Benefits of a rate limiter

  1. Prevent from DoS (deniel of serice) attack.
  2. Reduce cost for unnecessary calls.
  3. Prevent servers from being overloaded.

# Clarification

  1. What types of rate limiter is this, client side or server side? Server
  2. What property does the rate limiter throttle on, IP/User/etc? It should be a general rate limiter
  3. Is the rate limiter a service or embedded into code? Up to you.

Summary

This is a rate limiter which

  1. Limites excessive requests
  2. Introduce little latency to http traffic
  3. Applicable to distributed servers
  4. Does not impact the service if it fails

# Algorighms

  1. Token bucket
    • Tokens are refilled at certain intervals, each request consumes a token.
    • It takes two params: bucket size and refill rate.
    • Burst is allowed as long as there are tokens in the bucket.
  2. Leak bucket
    • At the end of token bucket, add a queue to process requests at fixed rate.
    • Burst requests are allowed but will be processed in a queue with fixed rate.
  3. Fixed window counter
    • At certain interval, e.g. every 1 min, count how many requests are sent and drop any requests that exceeds limit. Reset the count when the next window starts.
    • There may be over flow if a bunch of requests sent at the end of previous window and the beginning of the next window.
  4. Sliding window log
    • Keep logging the timestamp. If in the designed time window the number of requests are more than limit, just do log and no op.
    • It consumes a lot of memory because all the timestamps are recorded.
  5. Sliding window counter

# Deep Dive

  1. How to guarantee consistency and avoid race happens?
    • Maybe all rate limiters can read and write to the same redis service.
  2. Architecture
    • There should be a redis service for storing the request info
    • There should be configuration service to set up the rate limiting rules. The rules can be stored in a database and the rate limiter constantly reads the database and update the rules in memory.
    • Before the rate limiter, there should also be a request user identification service to distinguish different users.
    • There are two options when limit is reached, either drop the request or store the request in a message queue to handle later.
    • To make sure different servers share the same information, we can use a distributed cache system such as redis.

# References

  1. This YouTube video Link

# Consistent hashing

When you have multiple cache servers, each cache servers stores certain keys. Find a solution such that the keys are consistently mapped to servers.

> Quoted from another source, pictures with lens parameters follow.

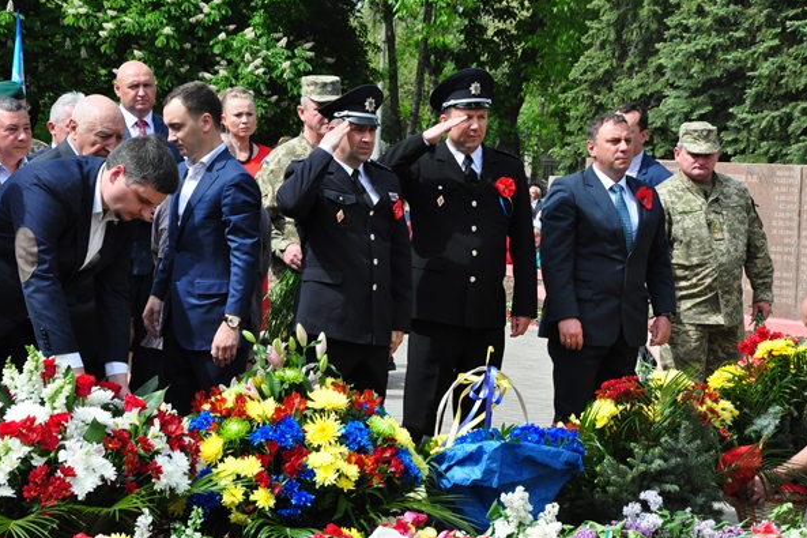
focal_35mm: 88
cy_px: 269
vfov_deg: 15.5
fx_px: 1972
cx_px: 403
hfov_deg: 23.1
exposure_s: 1/1000
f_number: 10
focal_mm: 58
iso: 800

By definition, consitent hashing means when a hash table with _k keys is remapped from N slots to N+1 slots, only k/N keys have to be remapped.

# Algorithm

To achieve consistent hashing, create a ring and evenly distribute the servers on the ring. For keys allocated on the ring, the first server in clockwise direction is the server that stores this key.

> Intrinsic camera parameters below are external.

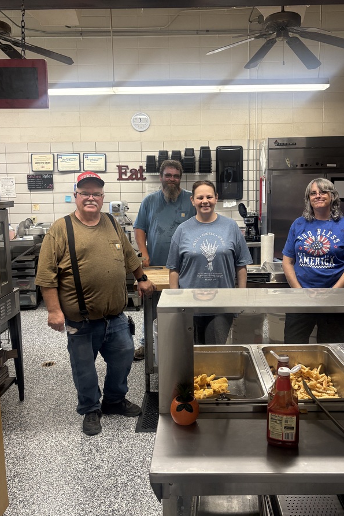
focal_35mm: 31
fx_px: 444
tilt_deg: -6.7
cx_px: 195
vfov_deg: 60.2
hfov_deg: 42.2
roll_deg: +1.2
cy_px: 236
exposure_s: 1/120
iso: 160
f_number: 1.6
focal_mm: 5.96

A problem with this approach is that keys may be unevenly distributed, so in a certain position, there may be a lot of keys. A improved version of this approach to address such issue is to have every server split around the ring with N parts.

When inserting a new server, just insert to the largest gap between two servers.

# Key-Value store

# Single machine

Storeing k-v store in a single machine is easy. It's just a hashmap. We can even store frequently accessed data in memory and the rest on disk.

# Distributed system

CAP Theorem

  1. Consistency means every node in the distributed system show the same data
  2. Availability means evey some nodes are down, the system still works
  3. Parition tolerance means even if connection between nodes are broken, the system still works

We could do a consistent hashing with virtual nodes. And make sure every data is written to the next N replicas on the ring.

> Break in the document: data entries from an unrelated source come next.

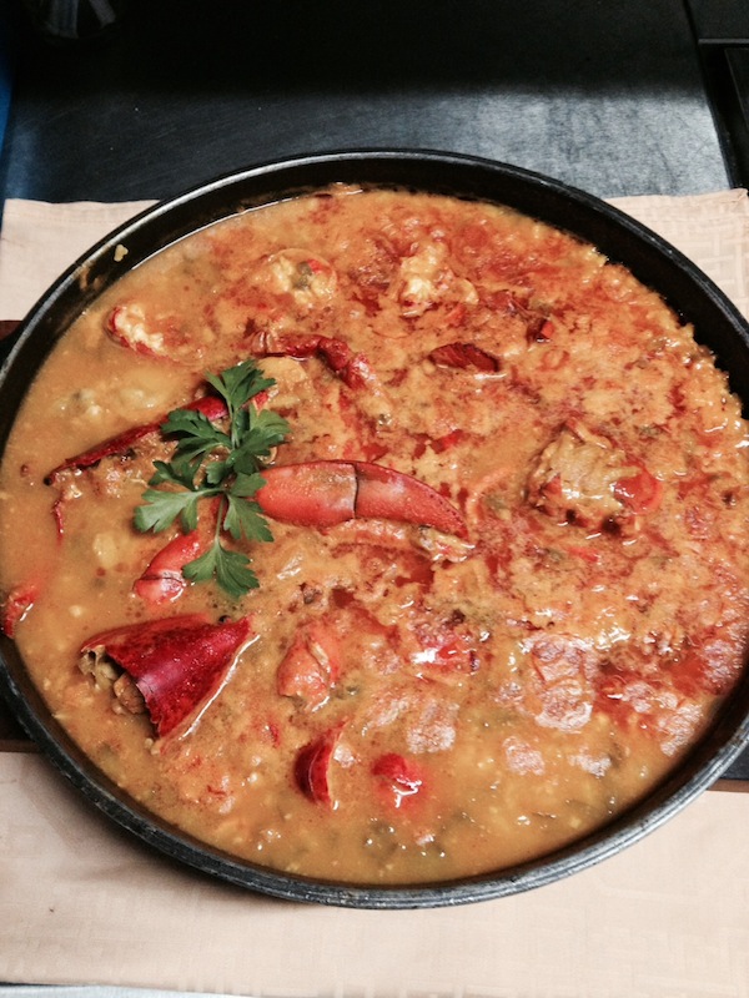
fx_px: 952
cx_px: 374
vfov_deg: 55.4
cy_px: 499
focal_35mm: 33
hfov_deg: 42.9
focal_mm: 4.12
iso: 400
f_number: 2.4
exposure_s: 1/20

We can also design parameters such as read and write quorum.

  1. N is the number of replicas to store the data.
  2. R is the read quorum. When accessing data, we must wait for reponse from at least R replicas.
  3. W is the write quorum. When accessing data, we must wait for W replicas ACK the write.

when R = 1, it's in fast read mode. W = 1, in fast write mode. R + W > N means it's in consistent mode. W + R < N means consistency is not guaranteed.

Consistency Models

  1. Strong consistency means everytime at read, there's no stale data.
  2. Weak consitency may read stale data
  3. Eventual consistency is a special form of weak consistency. Given enough time, no data will be stale.

Conflict Handling What if one node has been written data A and another node has been written data B? We can do data versioning (i.e. give each server a priority list) to resolve conflicts. Each write will be accompanied with a version of [server, version], such as [Server A, version 1] meaning this is the first time Server A writes the data. Then create a rule to resolve conflicts.

# Google's load balancer

This is based on Maglev

# Requirements

  1. Connect network packet to their corresponding service and distribute them evenly to the endpoints.
  2. Large processing capability with small packets.
  3. Consist hashing and connection tracking so that connection can be recovered upon failures.